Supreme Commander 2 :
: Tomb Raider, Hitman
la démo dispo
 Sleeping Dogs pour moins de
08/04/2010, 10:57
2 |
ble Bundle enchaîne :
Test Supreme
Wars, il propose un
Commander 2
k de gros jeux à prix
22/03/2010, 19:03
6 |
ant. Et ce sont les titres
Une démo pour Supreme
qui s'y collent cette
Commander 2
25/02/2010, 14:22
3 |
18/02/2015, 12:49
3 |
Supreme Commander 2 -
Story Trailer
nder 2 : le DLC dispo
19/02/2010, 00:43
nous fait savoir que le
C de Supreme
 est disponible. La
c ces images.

+ + + + +

→ HOW TO COMPLETE THIS TASK:
Beginning with the line that holds "Story Trailer" and ending with the last line of the listing, output every line exactly. Leave out everything else.

→ EXERCISE SOLUTION:
Story Trailer
nder 2 : le DLC dispo
19/02/2010, 00:43
nous fait savoir que le
C de Supreme
 est disponible. La
c ces images.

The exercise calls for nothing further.